The US National Transportation Safety Board (NTSB) commonly shares factual reports and evidence collected from investigations of aircraft accidents and other civilian transportation incidents. But on May 21, the NTSB announced that the online docket system containing such information was “temporarily unavailable” as it reviewed publicly available materials that had enabled people to reconstruct cockpit audio recordings from aircraft disasters.
According to an NTSB statement, “The NTSB is aware that advances in image recognition and computational methods have enabled individuals to reconstruct projections of cockpit voice recorder audio from sound spectrum imagery released as part of NTSB investigations, including the ongoing investigation of the crash of UPS Flight 2976 in Louisville, Kentucky last year.” “NTSB does not release cockpit audio recordings.”
UPS Flight 2976 was a United Parcel Service MD-11F cargo plane that crashed shortly after takeoff from Louisville, Kentucky on November 4, 2025, due to a structural failure that caused the engine to separate as the plane left the ground.
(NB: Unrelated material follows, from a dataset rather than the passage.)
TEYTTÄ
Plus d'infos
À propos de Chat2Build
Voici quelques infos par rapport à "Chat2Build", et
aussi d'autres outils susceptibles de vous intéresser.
Three pilots on board, including a relief pilot, died. Another 12 people on the ground died, while 23 were injured.
The US Congress enacted a federal law in 1990 prohibiting the NTSB from publicly sharing any portion of the cockpit voice or video recorder to protect the privacy of air crews. The law followed protests by airline pilots over a controversial TV station broadcast of a cockpit conversation related to the crash of Delta Air Lines Flight 1141 at Dallas–Fort Worth International Airport in August 1988.